In Hubbell's 2001 book, The Unified Neutral Theory of Biodiversity and Biogeography, he pointed to a surprising feature of some measurements of relative species abundance distributions (RSAs). The measurements are indistinguishable from fictional distribution curves generated by models based on random processes; that is, processes in which the fates of hypothetical species owe purely to chance events in birth, death, and immigration rather than to their adaptive prowess. Of course, in real life, adaptation to niches is an obvious feature of living creatures. For example, polar bears are adapted to the chilly niche of the Arctic, not to the sultry niche of the tropics. Still, Hubbell's findings hinted that the abundance of species and the development of ecological communities and ecosystems owe more to chance processes, and less to biology, than previously had been assumed.

Since 2001, numerous researchers have published the results of field tests of Hubbell's theory, based on their analyses of life forms and habitats such as tropical forests, North American birds, tropical reef fishes and corals, marine benthic communities in intertidal zones, and pollen records of eastern North American during the Holocene. Test results have varied from strongly positive to strongly negative. Some groups have disagreed in their interpretations of the same data.

A coral reef near a diving point in Palau.
Click here for more information.

In March 2006, Maria Dornelas of James Cook University in Queensland, Australia, and her colleagues published in Nature their study of coral-reef communities in the Indian and Pacific oceans. They found the coral-reef species in various local communities differ from each other far more than expected by neutral theory, and they exhibit RSA patterns that are quite distinct from those of tropical forests. The Nature article was titled "Coral Reef Diversity Refutes the Neutral Theory of Biodiversity." In their new Nature article, Volkov et al. reply to this latest challenge by arguing that the Dornelas team's thesis is invalid because the spatial structure and degree of isolation of coral-reef communities is different from those of tropical forests. In their latest paper, Banavar, Maritan, Volkov, and their collaborators have reanalyzed the Dornelas dataset and have concluded that it and measurements of rainforest species are compatible with an extended version of neutral theory in which all species are equivalent and do not interact with each other or the environment. Their work shows that "a theory in which all interspecific interactions are turned off leads to analytical results that are in good agreement with RSA data from tropical forests and coral reefs," the Nature article says. This agreement is so despite the obvious differences between the two types of communities -- coral reefs being composed of "many small, isolated communities" and tropical rainforests being "larger and more connected."

*SOURCE INFORMATION*.

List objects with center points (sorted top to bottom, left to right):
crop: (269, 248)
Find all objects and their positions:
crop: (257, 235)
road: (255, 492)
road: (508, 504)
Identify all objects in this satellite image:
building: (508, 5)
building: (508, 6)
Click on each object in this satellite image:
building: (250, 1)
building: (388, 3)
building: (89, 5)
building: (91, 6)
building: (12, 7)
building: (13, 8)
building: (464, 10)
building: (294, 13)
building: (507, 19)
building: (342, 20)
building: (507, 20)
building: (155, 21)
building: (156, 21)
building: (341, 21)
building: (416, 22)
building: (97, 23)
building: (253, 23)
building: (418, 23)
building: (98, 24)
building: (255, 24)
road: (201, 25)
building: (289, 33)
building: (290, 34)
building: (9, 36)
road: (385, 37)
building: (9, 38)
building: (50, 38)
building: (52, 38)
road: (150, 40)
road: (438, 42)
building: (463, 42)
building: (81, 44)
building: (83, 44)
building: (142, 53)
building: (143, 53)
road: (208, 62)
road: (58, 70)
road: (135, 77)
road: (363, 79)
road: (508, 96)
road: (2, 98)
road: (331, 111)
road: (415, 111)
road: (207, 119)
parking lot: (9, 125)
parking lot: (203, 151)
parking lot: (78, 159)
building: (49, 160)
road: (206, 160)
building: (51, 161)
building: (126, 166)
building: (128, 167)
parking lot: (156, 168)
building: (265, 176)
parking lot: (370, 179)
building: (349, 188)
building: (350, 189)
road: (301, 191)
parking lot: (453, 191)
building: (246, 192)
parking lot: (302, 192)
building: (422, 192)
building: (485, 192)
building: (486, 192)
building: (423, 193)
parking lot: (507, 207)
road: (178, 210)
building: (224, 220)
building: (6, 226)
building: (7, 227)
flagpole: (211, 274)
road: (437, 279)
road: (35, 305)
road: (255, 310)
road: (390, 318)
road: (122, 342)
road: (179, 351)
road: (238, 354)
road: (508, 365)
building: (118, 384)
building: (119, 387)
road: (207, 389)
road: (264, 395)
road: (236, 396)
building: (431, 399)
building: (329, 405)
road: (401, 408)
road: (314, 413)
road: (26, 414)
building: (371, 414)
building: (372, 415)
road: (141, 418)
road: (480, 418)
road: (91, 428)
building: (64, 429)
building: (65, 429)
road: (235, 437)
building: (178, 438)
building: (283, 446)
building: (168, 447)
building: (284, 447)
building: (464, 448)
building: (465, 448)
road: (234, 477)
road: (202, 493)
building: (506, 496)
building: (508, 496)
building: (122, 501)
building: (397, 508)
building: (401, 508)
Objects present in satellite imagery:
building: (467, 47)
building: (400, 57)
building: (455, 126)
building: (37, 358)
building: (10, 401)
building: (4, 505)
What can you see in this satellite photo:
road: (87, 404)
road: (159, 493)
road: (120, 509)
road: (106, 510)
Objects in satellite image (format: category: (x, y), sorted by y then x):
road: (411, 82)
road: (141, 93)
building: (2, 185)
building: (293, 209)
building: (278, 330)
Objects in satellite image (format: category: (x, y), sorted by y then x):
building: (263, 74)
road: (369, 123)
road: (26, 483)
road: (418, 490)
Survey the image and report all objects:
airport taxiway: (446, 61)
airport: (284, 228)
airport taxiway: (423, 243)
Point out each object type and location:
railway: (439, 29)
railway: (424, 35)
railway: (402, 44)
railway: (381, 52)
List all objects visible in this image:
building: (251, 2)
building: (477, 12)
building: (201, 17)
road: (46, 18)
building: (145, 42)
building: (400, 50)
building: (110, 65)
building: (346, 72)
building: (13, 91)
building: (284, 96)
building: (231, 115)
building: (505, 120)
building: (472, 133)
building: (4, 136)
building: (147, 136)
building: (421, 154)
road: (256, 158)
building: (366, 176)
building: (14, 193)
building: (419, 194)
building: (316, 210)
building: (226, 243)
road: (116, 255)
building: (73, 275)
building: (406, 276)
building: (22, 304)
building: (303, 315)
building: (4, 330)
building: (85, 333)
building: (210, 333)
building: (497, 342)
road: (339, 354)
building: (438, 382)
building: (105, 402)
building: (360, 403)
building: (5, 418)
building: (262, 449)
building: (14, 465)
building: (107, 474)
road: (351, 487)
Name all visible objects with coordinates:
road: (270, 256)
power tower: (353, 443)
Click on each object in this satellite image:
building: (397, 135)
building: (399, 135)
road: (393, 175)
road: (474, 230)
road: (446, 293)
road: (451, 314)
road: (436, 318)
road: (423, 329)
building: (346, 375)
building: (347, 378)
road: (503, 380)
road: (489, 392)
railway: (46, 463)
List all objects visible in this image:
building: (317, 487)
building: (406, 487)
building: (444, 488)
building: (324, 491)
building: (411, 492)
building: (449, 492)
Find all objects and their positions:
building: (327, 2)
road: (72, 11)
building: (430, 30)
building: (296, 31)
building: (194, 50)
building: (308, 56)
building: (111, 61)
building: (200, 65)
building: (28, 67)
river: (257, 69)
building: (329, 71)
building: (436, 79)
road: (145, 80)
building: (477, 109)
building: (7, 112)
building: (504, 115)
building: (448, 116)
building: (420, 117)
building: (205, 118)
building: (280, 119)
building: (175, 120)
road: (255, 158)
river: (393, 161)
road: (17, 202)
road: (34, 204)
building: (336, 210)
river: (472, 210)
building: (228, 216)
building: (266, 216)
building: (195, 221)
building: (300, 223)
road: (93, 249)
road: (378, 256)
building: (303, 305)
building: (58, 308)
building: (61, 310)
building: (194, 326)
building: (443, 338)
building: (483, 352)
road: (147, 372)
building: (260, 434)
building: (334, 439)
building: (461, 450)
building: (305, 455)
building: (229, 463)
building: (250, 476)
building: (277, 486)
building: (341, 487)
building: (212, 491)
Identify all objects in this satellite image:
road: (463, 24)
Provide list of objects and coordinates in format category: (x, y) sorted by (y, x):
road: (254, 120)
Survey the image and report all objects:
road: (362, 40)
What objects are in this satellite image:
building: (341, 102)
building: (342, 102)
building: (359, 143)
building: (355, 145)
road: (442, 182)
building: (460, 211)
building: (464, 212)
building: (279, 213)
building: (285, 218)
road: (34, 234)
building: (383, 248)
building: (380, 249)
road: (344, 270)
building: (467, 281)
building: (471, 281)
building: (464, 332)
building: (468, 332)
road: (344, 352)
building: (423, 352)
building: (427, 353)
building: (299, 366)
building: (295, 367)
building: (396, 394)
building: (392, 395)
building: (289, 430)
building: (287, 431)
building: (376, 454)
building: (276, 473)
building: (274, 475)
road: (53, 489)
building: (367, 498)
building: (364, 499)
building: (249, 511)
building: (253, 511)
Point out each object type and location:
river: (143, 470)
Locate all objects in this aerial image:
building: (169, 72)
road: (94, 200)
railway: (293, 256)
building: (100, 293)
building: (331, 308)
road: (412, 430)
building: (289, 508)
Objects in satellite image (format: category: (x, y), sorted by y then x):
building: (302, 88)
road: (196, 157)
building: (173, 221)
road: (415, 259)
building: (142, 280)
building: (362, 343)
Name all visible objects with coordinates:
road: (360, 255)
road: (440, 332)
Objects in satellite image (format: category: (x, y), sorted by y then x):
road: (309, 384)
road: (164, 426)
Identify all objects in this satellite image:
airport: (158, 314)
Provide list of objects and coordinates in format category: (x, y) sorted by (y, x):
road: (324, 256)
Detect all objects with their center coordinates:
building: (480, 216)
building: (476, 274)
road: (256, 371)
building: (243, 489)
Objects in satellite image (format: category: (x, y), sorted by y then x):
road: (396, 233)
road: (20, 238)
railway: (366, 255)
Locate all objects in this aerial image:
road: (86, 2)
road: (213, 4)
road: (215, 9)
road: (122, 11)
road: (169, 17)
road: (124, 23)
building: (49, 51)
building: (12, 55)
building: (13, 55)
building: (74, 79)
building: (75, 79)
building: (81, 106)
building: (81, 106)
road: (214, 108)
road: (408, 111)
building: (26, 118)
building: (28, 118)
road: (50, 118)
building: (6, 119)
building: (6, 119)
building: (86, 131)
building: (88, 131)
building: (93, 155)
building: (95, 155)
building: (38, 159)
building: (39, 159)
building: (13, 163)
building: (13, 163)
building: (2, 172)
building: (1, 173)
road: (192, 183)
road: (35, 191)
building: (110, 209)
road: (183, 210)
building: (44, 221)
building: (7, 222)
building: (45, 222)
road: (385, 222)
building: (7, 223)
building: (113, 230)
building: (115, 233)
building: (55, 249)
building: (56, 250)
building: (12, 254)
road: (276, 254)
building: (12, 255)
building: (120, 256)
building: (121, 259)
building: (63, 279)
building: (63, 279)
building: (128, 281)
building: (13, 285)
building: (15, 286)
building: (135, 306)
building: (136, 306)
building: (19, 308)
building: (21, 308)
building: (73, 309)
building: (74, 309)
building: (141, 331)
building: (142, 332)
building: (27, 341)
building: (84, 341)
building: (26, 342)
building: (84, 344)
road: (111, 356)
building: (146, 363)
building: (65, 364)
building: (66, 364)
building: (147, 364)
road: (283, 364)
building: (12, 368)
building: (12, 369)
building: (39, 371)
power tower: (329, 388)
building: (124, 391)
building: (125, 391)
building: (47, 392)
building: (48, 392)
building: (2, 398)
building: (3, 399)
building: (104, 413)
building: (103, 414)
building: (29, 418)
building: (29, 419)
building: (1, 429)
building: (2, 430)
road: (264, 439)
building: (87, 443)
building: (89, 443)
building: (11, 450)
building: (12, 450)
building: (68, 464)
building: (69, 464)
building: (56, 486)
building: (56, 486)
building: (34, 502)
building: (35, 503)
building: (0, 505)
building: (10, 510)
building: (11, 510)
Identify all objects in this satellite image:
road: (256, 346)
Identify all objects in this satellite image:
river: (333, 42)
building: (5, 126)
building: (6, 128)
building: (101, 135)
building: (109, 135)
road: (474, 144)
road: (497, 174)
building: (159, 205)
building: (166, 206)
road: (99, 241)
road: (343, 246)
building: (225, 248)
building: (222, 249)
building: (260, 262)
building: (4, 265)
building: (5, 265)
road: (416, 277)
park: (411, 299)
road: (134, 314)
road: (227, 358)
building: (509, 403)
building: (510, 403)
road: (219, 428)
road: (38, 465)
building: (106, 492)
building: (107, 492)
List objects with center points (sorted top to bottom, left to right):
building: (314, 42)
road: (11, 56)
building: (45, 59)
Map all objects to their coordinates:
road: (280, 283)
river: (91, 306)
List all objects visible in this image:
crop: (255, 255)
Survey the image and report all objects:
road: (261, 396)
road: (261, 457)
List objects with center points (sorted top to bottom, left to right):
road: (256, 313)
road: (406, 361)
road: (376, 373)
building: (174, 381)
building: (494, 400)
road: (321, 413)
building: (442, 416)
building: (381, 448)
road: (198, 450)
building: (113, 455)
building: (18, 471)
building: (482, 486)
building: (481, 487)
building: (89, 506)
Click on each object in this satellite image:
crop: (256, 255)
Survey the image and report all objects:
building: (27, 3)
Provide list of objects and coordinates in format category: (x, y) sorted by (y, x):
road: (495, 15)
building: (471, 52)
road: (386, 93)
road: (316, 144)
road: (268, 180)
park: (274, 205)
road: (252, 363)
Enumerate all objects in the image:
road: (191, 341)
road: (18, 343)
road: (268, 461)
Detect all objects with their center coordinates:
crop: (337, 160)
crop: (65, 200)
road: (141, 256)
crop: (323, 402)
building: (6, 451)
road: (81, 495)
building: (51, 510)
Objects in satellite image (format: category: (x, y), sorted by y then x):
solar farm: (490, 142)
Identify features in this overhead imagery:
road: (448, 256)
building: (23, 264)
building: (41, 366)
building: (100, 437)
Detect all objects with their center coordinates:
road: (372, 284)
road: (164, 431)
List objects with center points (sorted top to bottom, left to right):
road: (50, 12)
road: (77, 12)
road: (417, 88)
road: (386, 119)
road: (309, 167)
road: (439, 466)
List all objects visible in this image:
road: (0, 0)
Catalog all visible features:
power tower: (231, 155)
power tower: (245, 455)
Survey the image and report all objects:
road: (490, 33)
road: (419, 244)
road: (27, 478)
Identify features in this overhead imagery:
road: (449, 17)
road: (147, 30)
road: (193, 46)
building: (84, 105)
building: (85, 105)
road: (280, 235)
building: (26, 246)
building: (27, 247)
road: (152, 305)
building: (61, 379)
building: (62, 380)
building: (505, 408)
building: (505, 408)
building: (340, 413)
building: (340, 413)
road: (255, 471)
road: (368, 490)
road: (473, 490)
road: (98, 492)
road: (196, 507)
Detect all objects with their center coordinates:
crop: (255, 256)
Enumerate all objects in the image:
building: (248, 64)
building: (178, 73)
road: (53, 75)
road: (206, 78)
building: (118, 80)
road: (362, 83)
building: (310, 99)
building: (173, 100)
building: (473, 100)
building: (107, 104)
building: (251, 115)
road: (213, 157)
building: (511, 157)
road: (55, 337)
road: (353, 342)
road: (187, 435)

*QUESTIONS*.
[a] From the excerpt on neutral theory, reproduce word for word the part that opens with the words containing "Since 2001, numerous" and closes with "for more information.".
[b] In the excerpt on neutral theory, when did Maria Dornelas and her colleagues publish their coral-reef study in Nature?

*RESPONSES PER TASK*.
[a]
Since 2001, numerous researchers have published the results of field tests of Hubbell's theory, based on their analyses of life forms and habitats such as tropical forests, North American birds, tropical reef fishes and corals, marine benthic communities in intertidal zones, and pollen records of eastern North American during the Holocene. Test results have varied from strongly positive to strongly negative. Some groups have disagreed in their interpretations of the same data.

A coral reef near a diving point in Palau.
Click here for more information.

[b] March 2006